Tais erros contribuíram para o desencadeamento da crise que afeta o marxismo, deram argumentos tendenciosos ao oportunismo, facilitaram o domínio revisionista. Mas a crise tem outro componente – a não compreensão de que a URSS entrava numa etapa nova.

Um balanço da construção do socialismo, na década de 1950, indicaria que se chegara a uma etapa mais avançada dessa construção. Apareceram problemas de magnitude a serem resolvidos no campo da teoria e da prática.

A generalização da experiência sob critérios marxistas tinha de levar à reformulação, em muitos aspectos, da teoria da construção socialista.
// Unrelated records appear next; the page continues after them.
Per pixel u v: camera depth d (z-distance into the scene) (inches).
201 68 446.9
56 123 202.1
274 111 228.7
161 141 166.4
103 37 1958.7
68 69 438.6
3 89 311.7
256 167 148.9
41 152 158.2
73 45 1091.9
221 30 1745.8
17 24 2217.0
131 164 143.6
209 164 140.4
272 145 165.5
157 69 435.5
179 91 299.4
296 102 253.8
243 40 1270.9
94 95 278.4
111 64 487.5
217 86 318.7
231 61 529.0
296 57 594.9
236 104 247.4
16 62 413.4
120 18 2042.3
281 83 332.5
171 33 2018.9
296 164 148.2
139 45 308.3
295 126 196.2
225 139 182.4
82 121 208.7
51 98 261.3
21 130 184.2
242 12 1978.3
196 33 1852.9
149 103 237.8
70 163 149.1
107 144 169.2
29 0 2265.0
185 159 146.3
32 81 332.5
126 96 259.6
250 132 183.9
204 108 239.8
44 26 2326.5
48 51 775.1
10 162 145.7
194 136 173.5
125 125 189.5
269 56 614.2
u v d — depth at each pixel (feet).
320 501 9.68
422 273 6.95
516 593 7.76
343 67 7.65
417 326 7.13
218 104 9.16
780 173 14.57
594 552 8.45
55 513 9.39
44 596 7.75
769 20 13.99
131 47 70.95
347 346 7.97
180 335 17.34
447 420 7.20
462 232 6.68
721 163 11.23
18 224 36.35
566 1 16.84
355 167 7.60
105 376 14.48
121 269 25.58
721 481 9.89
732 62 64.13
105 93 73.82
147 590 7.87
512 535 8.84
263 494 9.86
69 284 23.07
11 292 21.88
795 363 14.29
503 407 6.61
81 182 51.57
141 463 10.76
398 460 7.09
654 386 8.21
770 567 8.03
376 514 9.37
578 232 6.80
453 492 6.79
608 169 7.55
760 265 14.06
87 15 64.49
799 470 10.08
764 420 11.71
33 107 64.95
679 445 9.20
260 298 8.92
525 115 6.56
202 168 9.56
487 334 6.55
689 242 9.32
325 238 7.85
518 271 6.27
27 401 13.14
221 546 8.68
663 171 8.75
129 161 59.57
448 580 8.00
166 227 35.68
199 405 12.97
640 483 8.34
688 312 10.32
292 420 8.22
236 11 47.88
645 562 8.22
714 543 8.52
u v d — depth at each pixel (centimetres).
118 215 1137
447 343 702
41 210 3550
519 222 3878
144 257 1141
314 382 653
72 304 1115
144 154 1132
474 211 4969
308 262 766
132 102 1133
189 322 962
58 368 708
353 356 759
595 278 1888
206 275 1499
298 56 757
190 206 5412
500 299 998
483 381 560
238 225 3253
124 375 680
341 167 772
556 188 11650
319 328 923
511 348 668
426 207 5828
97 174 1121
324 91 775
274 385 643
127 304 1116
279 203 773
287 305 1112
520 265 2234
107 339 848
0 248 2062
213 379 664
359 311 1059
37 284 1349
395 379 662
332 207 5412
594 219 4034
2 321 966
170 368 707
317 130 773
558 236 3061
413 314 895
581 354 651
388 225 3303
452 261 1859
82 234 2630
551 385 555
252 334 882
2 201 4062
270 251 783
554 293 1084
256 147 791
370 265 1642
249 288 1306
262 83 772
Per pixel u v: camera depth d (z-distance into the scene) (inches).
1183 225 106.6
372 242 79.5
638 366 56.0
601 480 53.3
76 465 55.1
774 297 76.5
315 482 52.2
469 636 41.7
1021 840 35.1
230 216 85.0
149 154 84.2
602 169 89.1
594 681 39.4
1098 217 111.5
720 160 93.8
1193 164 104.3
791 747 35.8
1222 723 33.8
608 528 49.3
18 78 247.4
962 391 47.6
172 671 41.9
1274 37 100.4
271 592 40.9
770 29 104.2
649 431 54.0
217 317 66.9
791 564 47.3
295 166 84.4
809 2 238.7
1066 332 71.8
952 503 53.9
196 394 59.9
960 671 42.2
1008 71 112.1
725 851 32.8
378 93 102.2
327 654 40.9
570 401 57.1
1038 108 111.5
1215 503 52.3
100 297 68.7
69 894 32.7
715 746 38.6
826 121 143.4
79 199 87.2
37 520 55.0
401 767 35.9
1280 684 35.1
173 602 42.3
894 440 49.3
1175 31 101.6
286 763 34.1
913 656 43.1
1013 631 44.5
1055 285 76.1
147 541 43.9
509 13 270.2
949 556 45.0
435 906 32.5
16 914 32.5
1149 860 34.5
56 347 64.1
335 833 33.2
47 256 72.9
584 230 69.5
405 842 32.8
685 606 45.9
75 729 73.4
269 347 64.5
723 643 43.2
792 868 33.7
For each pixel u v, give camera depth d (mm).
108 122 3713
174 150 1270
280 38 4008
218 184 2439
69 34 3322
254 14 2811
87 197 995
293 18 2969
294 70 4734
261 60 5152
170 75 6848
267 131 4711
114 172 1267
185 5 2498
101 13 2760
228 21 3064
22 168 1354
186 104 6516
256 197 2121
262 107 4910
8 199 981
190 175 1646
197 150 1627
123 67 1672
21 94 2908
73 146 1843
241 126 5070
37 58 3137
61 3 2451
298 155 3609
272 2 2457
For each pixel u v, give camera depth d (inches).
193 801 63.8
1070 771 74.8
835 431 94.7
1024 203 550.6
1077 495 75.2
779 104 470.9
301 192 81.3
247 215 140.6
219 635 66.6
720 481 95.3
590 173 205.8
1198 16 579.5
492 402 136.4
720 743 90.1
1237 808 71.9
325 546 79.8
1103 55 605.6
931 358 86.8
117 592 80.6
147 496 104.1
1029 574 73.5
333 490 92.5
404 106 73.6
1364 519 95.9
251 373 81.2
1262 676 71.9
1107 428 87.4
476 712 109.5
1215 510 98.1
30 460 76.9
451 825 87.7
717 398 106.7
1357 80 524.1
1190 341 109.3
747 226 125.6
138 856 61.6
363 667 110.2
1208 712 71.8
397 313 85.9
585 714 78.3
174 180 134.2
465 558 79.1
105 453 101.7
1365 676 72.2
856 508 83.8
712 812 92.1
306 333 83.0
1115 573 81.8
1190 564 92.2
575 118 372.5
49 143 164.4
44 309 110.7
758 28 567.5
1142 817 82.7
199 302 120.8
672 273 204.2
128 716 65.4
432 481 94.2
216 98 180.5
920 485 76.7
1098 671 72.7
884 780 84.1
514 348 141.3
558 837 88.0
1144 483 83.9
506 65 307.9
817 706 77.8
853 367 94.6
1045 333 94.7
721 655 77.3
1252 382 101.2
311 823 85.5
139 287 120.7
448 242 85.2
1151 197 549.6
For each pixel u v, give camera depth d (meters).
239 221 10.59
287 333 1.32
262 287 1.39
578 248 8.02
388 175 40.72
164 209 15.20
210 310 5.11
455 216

Teses e conclusões que vinham sendo aplicadas mostravam-se superadas, serviram em determinado período, não tinham mais validade.

No terreno econômico, face à demanda do consumo em crescimento e à necessidade de elevar o nível técnico do país, era preciso dar peso maior ao sistema intensivo de produção e menor ao extensivo, tanto mais que se processava uma revolução técnico-científica em âmbito mundial. A reconstrução imediata da economia soviética, destruída maciçamente durante a guerra, fez-se (e parece que não podia ser realizada de outra forma) de maneira extensiva. Os revisionistas, usurpando o poder em 1956-57, continuaram por muitos anos os métodos extensivos cujos resultados negativos são bem conhecidos. Encarando a realidade, Gorbachev tenta reestruturar a economia em crise usando tecnologia moderna. Mas o faz no quadro do sistema capitalista, atraindo recursos e investimentos do capital financeiro internacional, renegando o socialismo e dizendo estupidamente que só naquele sistema poder-se-á cumprir essa tarefa.

No terreno político, havia que acentuar a necessidade da ampliação da democracia socialista. O analfabetismo fora liquidado, crescera o nível cultural da população. As classes exploradoras tinham desaparecido. O regime se consolidava. Mais liberdade, mais democracia era condição indispensável para o ulterior desenvolvimento material e espiritual da sociedade. A situação requeria debates, polêmicas, críticas, espírito criador, contestação à mediocridade. Somente com liberdade seria possível demolir as manifestações de arrogância, de prepotência, de despotismo capazes de ocorrer em regimes de centralização necessária.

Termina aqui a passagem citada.